For years researchers have known that alcohol and all other addicting substances activate a brain region known as the nucleus accumbens, principally through the action of the neurotransmitter dopamine.
The study demonstrates how dopamine release in the brain may contribute to alcohol craving and drinking behavior.
The research shows that neurons in the nucleus accumbens may become hypersensitive to alcohol because a signaling molecule links two chemical pathways. One of these involves dopamine, and the other involves the neuromodulator adenosine.
This combined effect may be required to maintain the urge to drink alcohol, the scientists found.
Alcohol unleashes a "synergy" between the two chemical pathways via the signaling molecule, the researchers discovered.
Thus, this molecule may make a promising target for drugs to treat alcoholic cravings and excessive drinking.
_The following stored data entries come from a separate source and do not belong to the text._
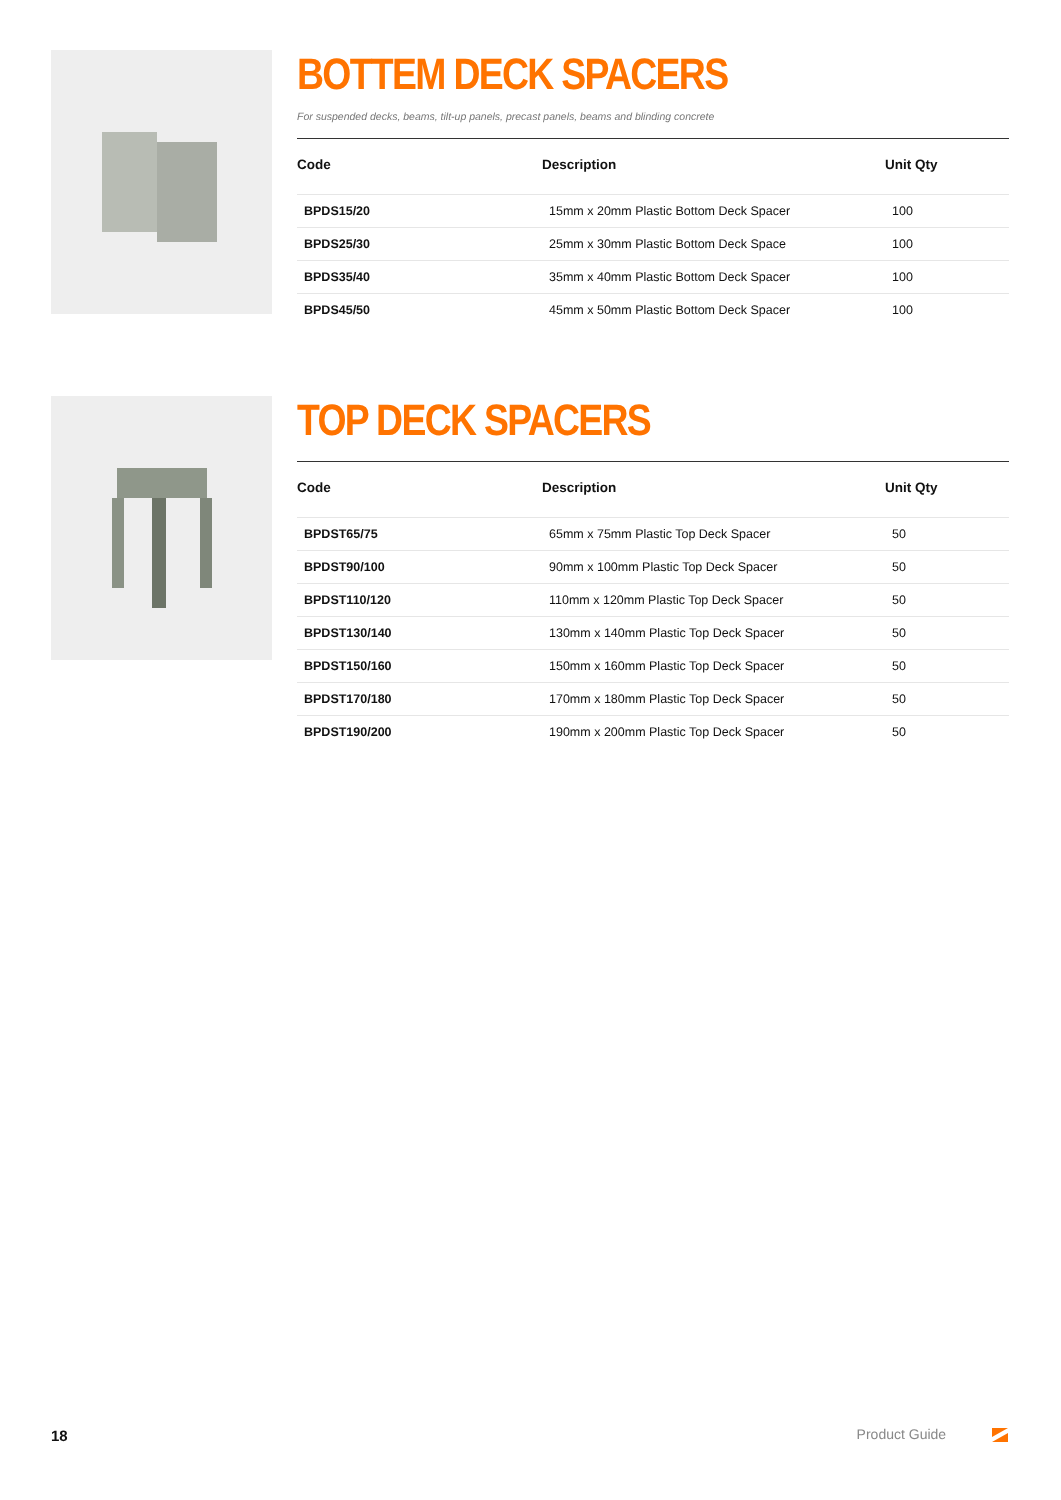BOTTEM DECK SPACERS
For suspended decks, beams, tilt-up panels, precast panels, beams and blinding concrete
| Code | Description | Unit Qty |
| --- | --- | --- |
| BPDS15/20 | 15mm x 20mm Plastic Bottom Deck Spacer | 100 |
| BPDS25/30 | 25mm x 30mm Plastic Bottom Deck Space | 100 |
| BPDS35/40 | 35mm x 40mm Plastic Bottom Deck Spacer | 100 |
| BPDS45/50 | 45mm x 50mm Plastic Bottom Deck Spacer | 100 |
TOP DECK SPACERS
| Code | Description | Unit Qty |
| --- | --- | --- |
| BPDST65/75 | 65mm x 75mm Plastic Top Deck Spacer | 50 |
| BPDST90/100 | 90mm x 100mm Plastic Top Deck Spacer | 50 |
| BPDST110/120 | 110mm x 120mm Plastic Top Deck Spacer | 50 |
| BPDST130/140 | 130mm x 140mm Plastic Top Deck Spacer | 50 |
| BPDST150/160 | 150mm x 160mm Plastic Top Deck Spacer | 50 |
| BPDST170/180 | 170mm x 180mm Plastic Top Deck Spacer | 50 |
| BPDST190/200 | 190mm x 200mm Plastic Top Deck Spacer | 50 |
18 Product Guide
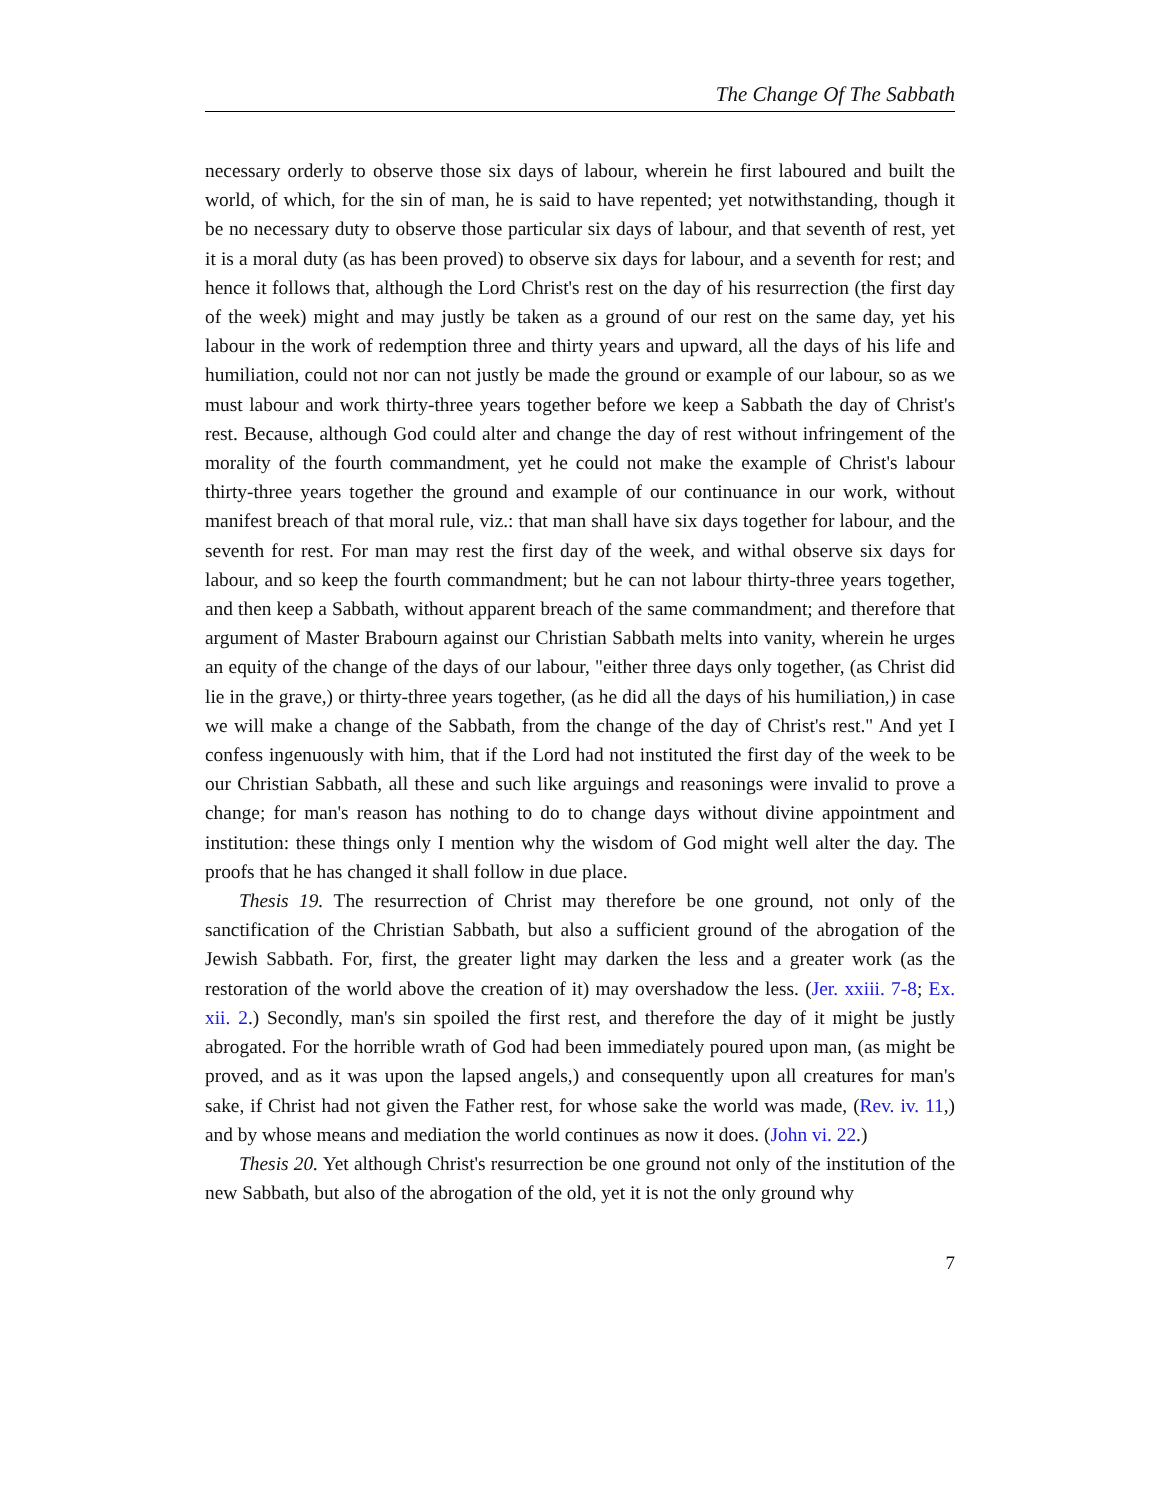The Change Of The Sabbath
necessary orderly to observe those six days of labour, wherein he first laboured and built the world, of which, for the sin of man, he is said to have repented; yet notwithstanding, though it be no necessary duty to observe those particular six days of labour, and that seventh of rest, yet it is a moral duty (as has been proved) to observe six days for labour, and a seventh for rest; and hence it follows that, although the Lord Christ's rest on the day of his resurrection (the first day of the week) might and may justly be taken as a ground of our rest on the same day, yet his labour in the work of redemption three and thirty years and upward, all the days of his life and humiliation, could not nor can not justly be made the ground or example of our labour, so as we must labour and work thirty-three years together before we keep a Sabbath the day of Christ's rest. Because, although God could alter and change the day of rest without infringement of the morality of the fourth commandment, yet he could not make the example of Christ's labour thirty-three years together the ground and example of our continuance in our work, without manifest breach of that moral rule, viz.: that man shall have six days together for labour, and the seventh for rest. For man may rest the first day of the week, and withal observe six days for labour, and so keep the fourth commandment; but he can not labour thirty-three years together, and then keep a Sabbath, without apparent breach of the same commandment; and therefore that argument of Master Brabourn against our Christian Sabbath melts into vanity, wherein he urges an equity of the change of the days of our labour, "either three days only together, (as Christ did lie in the grave,) or thirty-three years together, (as he did all the days of his humiliation,) in case we will make a change of the Sabbath, from the change of the day of Christ's rest." And yet I confess ingenuously with him, that if the Lord had not instituted the first day of the week to be our Christian Sabbath, all these and such like arguings and reasonings were invalid to prove a change; for man's reason has nothing to do to change days without divine appointment and institution: these things only I mention why the wisdom of God might well alter the day. The proofs that he has changed it shall follow in due place.
Thesis 19. The resurrection of Christ may therefore be one ground, not only of the sanctification of the Christian Sabbath, but also a sufficient ground of the abrogation of the Jewish Sabbath. For, first, the greater light may darken the less and a greater work (as the restoration of the world above the creation of it) may overshadow the less. (Jer. xxiii. 7-8; Ex. xii. 2.) Secondly, man's sin spoiled the first rest, and therefore the day of it might be justly abrogated. For the horrible wrath of God had been immediately poured upon man, (as might be proved, and as it was upon the lapsed angels,) and consequently upon all creatures for man's sake, if Christ had not given the Father rest, for whose sake the world was made, (Rev. iv. 11,) and by whose means and mediation the world continues as now it does. (John vi. 22.)
Thesis 20. Yet although Christ's resurrection be one ground not only of the institution of the new Sabbath, but also of the abrogation of the old, yet it is not the only ground why
7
The research is reported in the 14 June 2002 issue of the journal Cell.
The unexpected agent linking the two processes is known as a beta-gamma dimer, a signaling molecule in all cells.
Researchers already knew that alcohol triggers a series of chemical steps in neurons through the cell's adenosine receptor, leading to changes in gene activity.
What they discovered is that the beta-gamma dimer, released normally through the neuron's dopamine receptor, amplifies this adenosine pathway chemical cascade.
This boosts the brain's response to alcohol.
| Beta-gamma dimer links the dopamine and adenosine chemical pathways.
"Synergy is a most remarkable finding," said Ivan Diamond, Director of the EGCRC.
"It enables a substance taken into the body - alcohol - to team up with the normal, ongoing dopamine process to cause an exaggerated response to alcohol."
"We believe synergy causes hypersensitivity to alcohol in those neurons which have both dopamine and adenosine receptors, as in the nucleus accumbens.
"Most neurons in the brain do not have both receptors on the same cell and should not be as responsive to alcohol," he added.
"The other remarkable finding is that beta-gamma dimers are required for synergy and for voluntary alcohol consumption.
"This appears to be the first behavioral response regulated by beta-gamma dimers and provides a novel target for new medications to prevent or reduce excessive drinking," he concluded
"Today's report fast-forwards efforts to understand the precise brain mechanisms involved in alcohol-seeking behavior," said Raynard S. Kington, Acting Director of the National Institute on Alcohol Abuse and Alcoholism.
"Extending this work in animal and human studies may fast-forward the development of medications to impede alcohol-seeking behavior and prevent relapse in dependent drinkers."